Todo empezó hace un año, cuando topé por casualidad con este titular en El Diario Digital: “Heidi Hetzer, una abuela alemana de de 77 años, hace realidad sus sueños y da la vuelta al mundo con su viejo coche restaurado y su mecánico”.

Y ahora, hijo, no quiero que te enfades, pero desde que leí esa noticia supe que aún estaba a tiempo de matar a la bicha, de arrancármela, aniquilarla . He tardado un año entero en averiguar cuáles eran mis sueños, porque de tanto abandonarlos parecía que no los tenía.
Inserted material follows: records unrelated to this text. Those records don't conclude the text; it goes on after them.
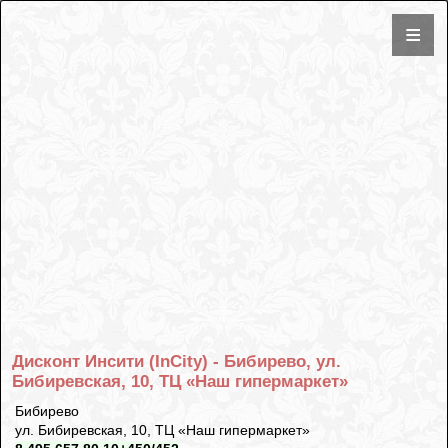
Дисконт Инсити (InCity) - Бибирево, ул.
Бибиревская, 10, ТЦ «Наш гипермаркет»
Бибирево
ул. Бибиревская, 10, ТЦ «Наш гипермаркет»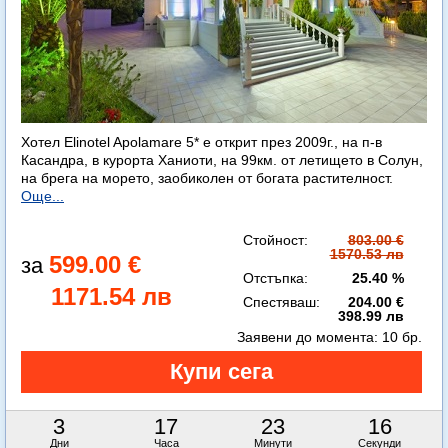
Хотел Elinotel Apolamare 5* е открит през 2009г., на п-в
Касандра, в курорта Ханиоти, на 99км. от летището в Солун,
на брега на морето, заобиколен от богата растителност.
Още...
Стойност:
803.00 €
1570.53 лв
599.00 €
Отстъпка:
25.40 %
1171.54 лв
Спестяваш:
204.00 €
398.99 лв
Заявени до момента:
10 бр.
3
17
23
14
Дни
Часа
Минути
Секунди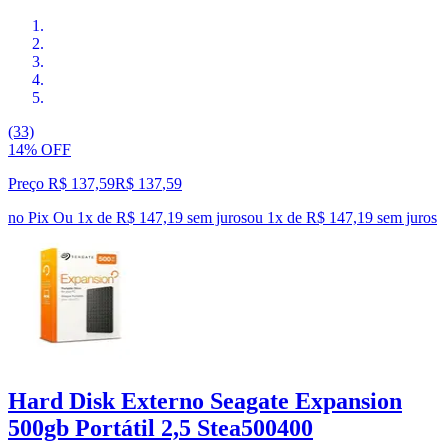
(33)
14% OFF
Preço R$ 137,59
R$
137
,
59
no Pix
Ou 1x de R$ 147,19 sem juros
ou
1
x de
R$ 147,19
sem juros
Hard Disk Externo Seagate Expansion
500gb Portátil 2,5 Stea500400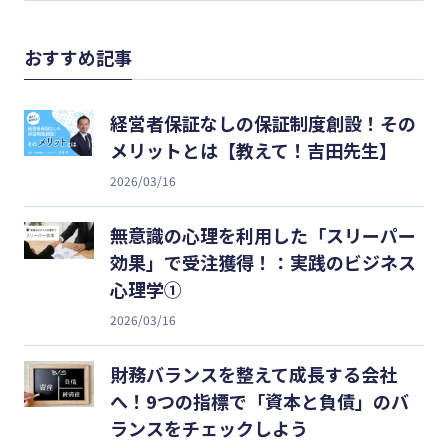
おすすめ記事
経営者保証なしの保証制度創設！その
メリットとは【教えて！吉田先生】
2026/03/16
無意識の心理を利用した「スリーパー
効果」で受注獲得！：実践のビジネス
心理学①
2026/03/16
財務バランスを整えて成長する会社
へ！9つの指標で「資本と負債」のバ
ランスをチェックしよう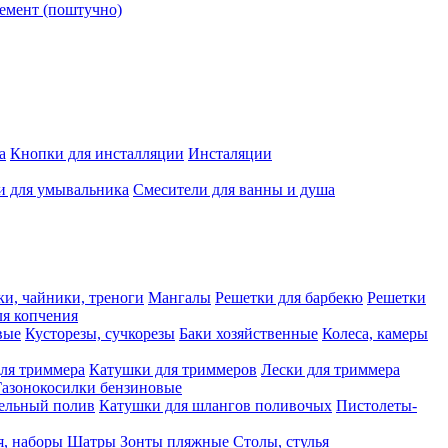
емент (поштучно)
а
Кнопки для инсталляции
Инсталяции
и для умывальника
Смесители для ванны и душа
ки, чайники, треноги
Мангалы
Решетки для барбекю
Решетки
я копчения
вые
Кусторезы, сучкорезы
Баки хозяйственные
Колеса, камеры
ля триммера
Катушки для триммеров
Лески для триммера
Газонокосилки бензиновые
ельный полив
Катушки для шлангов поливочых
Пистолеты-
я, наборы
Шатры
Зонты пляжные
Столы, стулья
Mientras tanto he vendido todos los pisos, los de Madrid y el Escorial, el apartamento de Matalascañas, la casa del pueblo y la de Mérida, todos las tierras y los olivares, y en fin todo lo que tengo lo he vendido, y a ti te he dejado el piso que te dejó tu padre para que vivierais tú y tu mujer, eso no lo he tocado.

Mi abogado te informará de cómo han quedado las cosas. No te enfades. Como Heide Hetzer me voy a dar la vuelta al mundo con una caravana de lujo, y, claro, mi joven asistente, por eso no te preocupes que es un chico bueno y competente y, por la cuenta que le trae, me trata como una reina.

Ya no necesito escribir más diarios, ahora al fin veré en directo la vida que me quede.